Big Science and the Look-Elsewhere Effect

In mega-labs, automated triggers and statistical thresholds shape what scientists are even allowed to see.

In today’s giant experiments — like the Large Hadron Collider — the dance becomes even more complicated. Detectors are so vast and collisions so many that automated triggers have to decide, in a millionth of a second, which events are worth recording. What if the trigger, pre-loaded with expectations from current theory, throws out a signal that would have revealed something new? Physicist Wolfgang Panofsky (1919–2007) worried about exactly that: “What is the extent to which we are negating the discovery potential of very-high-energy proton machines by the necessity of rejecting, a priori, the events we cannot afford to record?”

Then there’s the look-elsewhere effect. Suppose you search for a predicted particle in a wide energy range. You spot a juicy signal in one narrow bin. But the probability of finding some signal somewhere in the whole range is much higher than finding it exactly there. How much more should you look before declaring discovery? When experimenters hunted for the Higgs boson, theorists favored a relaxed standard, believing prior theory already pointed where to look. Experimentalists insisted on a tough five-sigma threshold, wanting the data to shout over any random blip. The disagreement reveals that even the most mathematical part of science — statistics — still rests on judgments about how much to trust theory.

Why Trust Experiments at All? (And What It Means for You)

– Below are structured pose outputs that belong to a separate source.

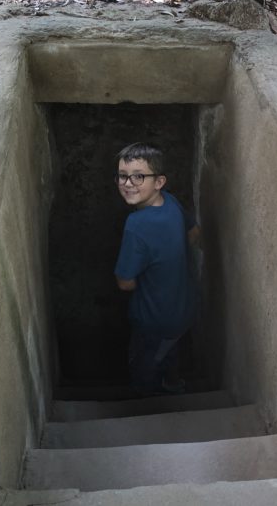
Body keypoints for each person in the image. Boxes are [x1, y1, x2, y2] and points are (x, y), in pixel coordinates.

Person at [114, 142, 200, 395]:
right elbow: (194, 234)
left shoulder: (136, 225)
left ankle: (149, 401)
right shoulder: (170, 201)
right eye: (122, 176)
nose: (128, 183)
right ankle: (173, 383)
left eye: (139, 176)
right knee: (170, 350)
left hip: (155, 319)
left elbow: (125, 282)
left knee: (145, 365)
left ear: (159, 181)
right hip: (184, 306)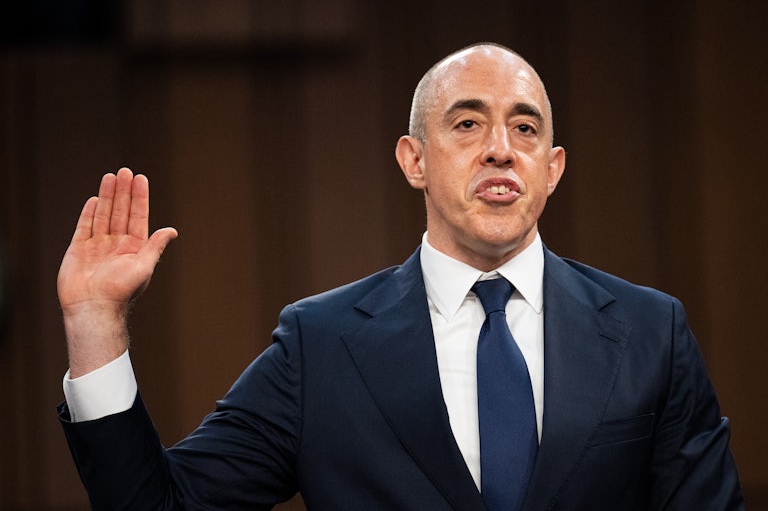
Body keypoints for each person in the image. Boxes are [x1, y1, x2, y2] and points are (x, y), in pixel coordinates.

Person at [58, 43, 744, 510]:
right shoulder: (319, 346)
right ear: (414, 161)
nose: (501, 149)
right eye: (468, 123)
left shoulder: (653, 332)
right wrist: (94, 324)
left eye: (525, 129)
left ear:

It can feel unsettling. If even the pros argue about when an experiment is convincing, how can you trust that the medicine you take or the weather forecast you read is based on solid ground? This is where the toolbox matters — not because it removes all doubt, but because it builds a web of reasons that is hard to dismiss.

The same epistemological strategies that Hacking found in physics show up in biology too. In the 1950s, H. B. D. Kettlewell wanted to test why darker peppered moths were becoming more common in polluted industrial areas. He used human observers to judge camouflage, released moths into enclosures with birds, and then performed large mark-release-recapture experiments in the wild — checking each step against possible errors. He even filmed birds preying on the moths to nail down that conspicuousness was the real factor. His toolbox was the same as a physicist’s: calibration, independent confirmation, and elimination of alternatives.

So, the next time you build a volcano for a science fair — or watch a news story about a new vaccine — remember: the confidence you feel rests on centuries of learning how to check work, argue openly, and, when necessary, change your mind. Scientific facts are not handed down from a mountaintop; they are built, scrutinized, and sometimes knocked down and rebuilt. That’s exactly what makes them strong.

Think about it

  1. If two honest experimenters both use all the checking strategies and still get opposite results, what should the rest of us believe — and why?
  2. Can you think of a situation in your own life where you were fooled by something that seemed like a clear pattern but was really a coincidence? How did you figure it out?
  3. Should we trust an experiment more if it matches a beautiful theory, or should that make us more suspicious?